In ogni caso non se ne sono accorte le belle che palpitano sotto i riflettori. Abbiamo parlato con qualcuna di loro, nel pomeriggio. Abbiamo fatto qualche domanda: “Qual è il tuo obiettivo?”: “Entrare nello spettacolo”. “Che cos’è la bellezza?”: “ …” “una carta di presentazione, una possibilità”. “Quale messaggio vorresti dare al pubblico, in questa occasione di visibilità?” “…” “…” “chi la dura la vince”. Chi l’ha dura là vince, tesoro. Nel palazzo in cui vorresti entrare si parla una sola lingua, e non è l’italiano. No, neanche l’inglese.

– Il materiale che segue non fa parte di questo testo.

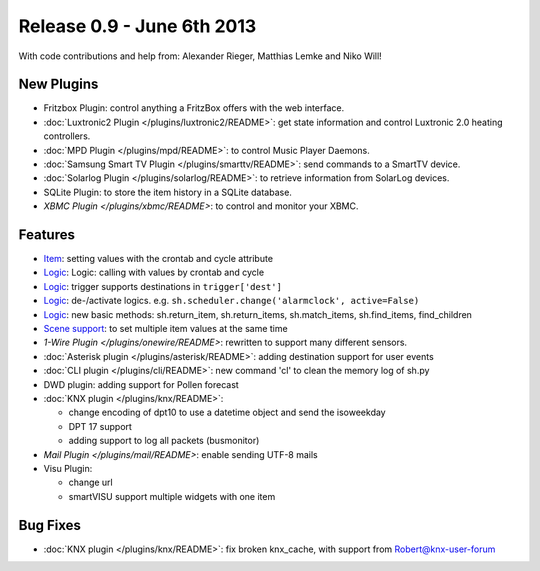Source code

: ============================
Release 0.9 - June 6th 2013
============================

With code contributions and help from: Alexander Rieger, Matthias Lemke and Niko Will!

New Plugins
^^^^^^^^^^^

-  Fritzbox Plugin: control anything a FritzBox offers with the web interface.
-  :doc:`Luxtronic2 Plugin </plugins/luxtronic2/README>`: get state information and control Luxtronic 2.0 heating controllers.
-  :doc:`MPD Plugin </plugins/mpd/README>`: to control Music Player Daemons.
-  :doc:`Samsung Smart TV Plugin </plugins/smarttv/README>`: send commands to a SmartTV device.
-  :doc:`Solarlog Plugin </plugins/solarlog/README>`: to retrieve information from SolarLog devices.
-  SQLite Plugin: to store the item history in a SQLite database.
-  `XBMC Plugin </plugins/xbmc/README>`: to control and monitor your XBMC.

Features
^^^^^^^^

-  `Item <config>`_: setting values with the crontab and cycle attribute
-  `Logic <logic>`_: Logic: calling with values by crontab and cycle
-  `Logic <logic>`_: trigger supports destinations in ``trigger['dest']``
-  `Logic <logic>`_: de-/activate logics. e.g. ``sh.scheduler.change('alarmclock', active=False)``
-  `Logic <logic>`_: new basic methods: sh.return\_item, sh.return\_items, sh.match\_items, sh.find\_items, find\_children
-  `Scene support <config>`_: to set multiple item values at the same time
-  `1-Wire Plugin </plugins/onewire/README>`: rewritten to support many different sensors.
-  :doc:`Asterisk plugin </plugins/asterisk/README>`: adding destination support for user events
-  :doc:`CLI plugin </plugins/cli/README>`: new command 'cl' to clean the memory log of sh.py
-  DWD plugin: adding support for Pollen forecast
-  :doc:`KNX plugin </plugins/knx/README>`:

   -  change encoding of dpt10 to use a datetime object and send the isoweekday
   -  DPT 17 support
   -  adding support to log all packets (busmonitor)

-  `Mail Plugin </plugins/mail/README>`: enable sending UTF-8 mails
-  Visu Plugin:

   -  change url
   -  smartVISU support multiple widgets with one item

Bug Fixes
^^^^^^^^^

-  :doc:`KNX plugin </plugins/knx/README>`: fix broken knx_cache, with support from Robert@knx-user-forum
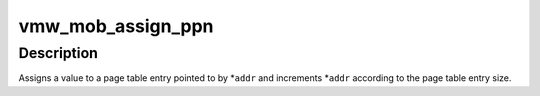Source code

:.. -*- coding: utf-8; mode: rst -*-
.. src-file: drivers/gpu/drm/vmwgfx/vmwgfx_mob.c

.. _`vmw_mob_assign_ppn`:

vmw_mob_assign_ppn
==================

.. c:function:: void vmw_mob_assign_ppn(u32 **addr, dma_addr_t val)

    Assign a value to a page table entry

    :param u32 \*\*addr:
        Pointer to pointer to page table entry.

    :param dma_addr_t val:
        The page table entry

.. _`vmw_mob_assign_ppn.description`:

Description
-----------

Assigns a value to a page table entry pointed to by \*\ ``addr``\  and increments
\*\ ``addr``\  according to the page table entry size.

.. This file was automatic generated / don't edit.

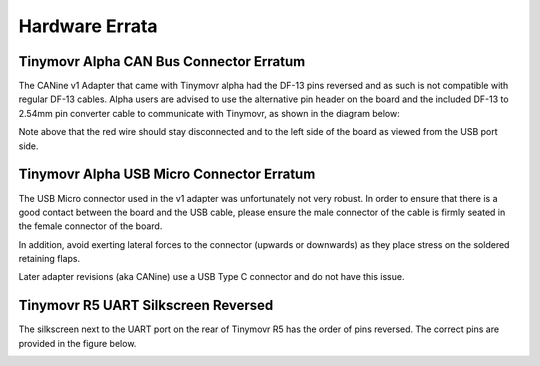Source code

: Hardware Errata
###############

.. _alpha-erratum-1:

Tinymovr Alpha CAN Bus Connector Erratum
****************************************

The CANine v1 Adapter that came with Tinymovr alpha had the DF-13 pins reversed and as such is not compatible with regular DF-13 cables. Alpha users are advised to use the alternative pin header on the board and the included DF-13 to 2.54mm pin converter cable to communicate with Tinymovr, as shown in the diagram below:

.. image:: header.png
  :width: 300
  :alt: Tinymovr alpha pin header connection

Note above that the red wire should stay disconnected and to the left side of the board as viewed from the USB port side.

.. _alpha-erratum-2:

Tinymovr Alpha USB Micro Connector Erratum
******************************************

The USB Micro connector used in the v1 adapter was unfortunately not very robust. In order to ensure that there is a good contact between the board and the USB cable, please ensure the male connector of the cable is firmly seated in the female connector of the board.

In addition, avoid exerting lateral forces to the connector (upwards or downwards) as they place stress on the soldered retaining flaps.

Later adapter revisions (aka CANine) use a USB Type C connector and do not have this issue.


.. _r51-erratum-1:

Tinymovr R5 UART Silkscreen Reversed
************************************

The silkscreen next to the UART port on the rear of Tinymovr R5 has the order of pins reversed. The correct pins are provided in the figure below.

.. image:: erratum_R51.png
  :width: 600
  :alt: Tinymovr R5 reversed silkscreen on UART port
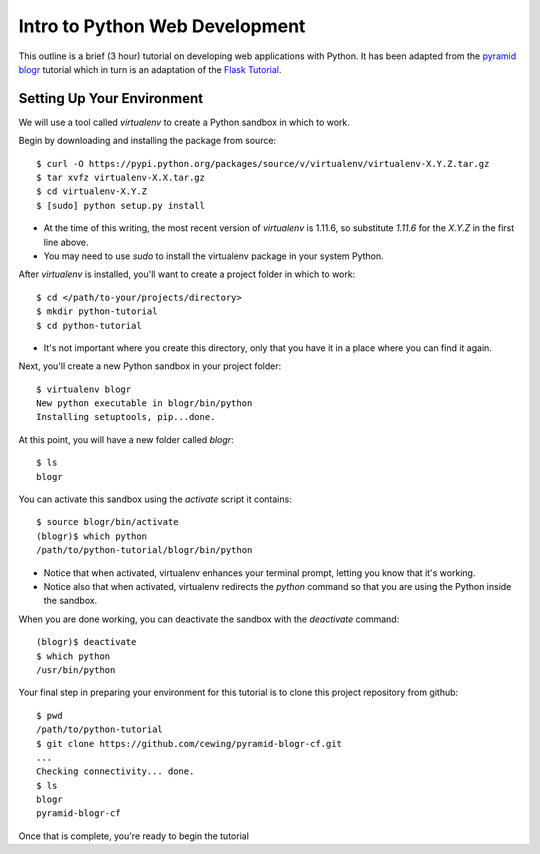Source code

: ===============================
Intro to Python Web Development
===============================

This outline is a brief (3 hour) tutorial on developing web applications with
Python. It has been adapted from the
`pyramid blogr <http://pyramid-blogr.readthedocs.org/en/latest/>`_
tutorial which in turn is an adaptation of the
`Flask Tutorial <http://flask.pocoo.org/docs/tutorial/>`_.


Setting Up Your Environment
===========================

We will use a tool called `virtualenv` to create a Python sandbox in which to
work.

Begin by downloading and installing the package from source::

    $ curl -O https://pypi.python.org/packages/source/v/virtualenv/virtualenv-X.Y.Z.tar.gz
    $ tar xvfz virtualenv-X.X.tar.gz
    $ cd virtualenv-X.Y.Z
    $ [sudo] python setup.py install

* At the time of this writing, the most recent version of `virtualenv` is
  1.11.6, so substitute `1.11.6` for the `X.Y.Z` in the first line above.
* You may need to use `sudo` to install the virtualenv package in your system
  Python.

After `virtualenv` is installed, you'll want to create a project folder in
which to work::

    $ cd </path/to-your/projects/directory>
    $ mkdir python-tutorial
    $ cd python-tutorial

* It's not important where you create this directory, only that you have it in
  a place where you can find it again.

Next, you'll create a new Python sandbox in your project folder::

    $ virtualenv blogr
    New python executable in blogr/bin/python
    Installing setuptools, pip...done.

At this point, you will have a new folder called `blogr`::

    $ ls
    blogr

You can activate this sandbox using the `activate` script it contains::

    $ source blogr/bin/activate
    (blogr)$ which python
    /path/to/python-tutorial/blogr/bin/python

* Notice that when activated, virtualenv enhances your terminal prompt, letting
  you know that it's working.
* Notice also that when activated, virtualenv redirects the `python` command so
  that you are using the Python inside the sandbox.

When you are done working, you can deactivate the sandbox with the `deactivate`
command::

    (blogr)$ deactivate
    $ which python
    /usr/bin/python

Your final step in preparing your environment for this tutorial is to clone
this project repository from github::

    $ pwd
    /path/to/python-tutorial
    $ git clone https://github.com/cewing/pyramid-blogr-cf.git
    ...
    Checking connectivity... done.
    $ ls
    blogr
    pyramid-blogr-cf

Once that is complete, you're ready to begin the tutorial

Ora escono dalla fila a due a due, ancheggiano verso il centro del palco, si fermano e sporgono un ginocchio. Poi avanzano fino ad arrivare sul proscenio, una mano sul fianco. Lanciano sguardi seducenti come frecce scagliate a casaccio, nel cielo o sul pubblico. Quanti colpi sprecati. Qualcuna guarda davvero davanti a sé, ci vede, noi che guardiamo, cogliendoci alla sprovvista: si beve il pubblico tutto d’un fiato, è felice, sta scattando un’istantanea mentale. Dopo avere ammiccato, le belle girano sul tacco dodici e offrono la schiena al nostro sguardo. “Hai una schiena e la tua schiena comunica come il tuo volto”: così insegnano a scuola di teatro. Quelle che vedo sul palco non sembrano parlarmi. Portano le braccia legate ai fianchi da corde invisibili, tutte uguali. Solo una conquista lo spazio intorno a sé, occupa un volume, dice qualcosa: è bella.
Cos’è la bellezza?
Qualunque cosa sia, non la trovo qui. Non in questa triste e illusoria pescheria.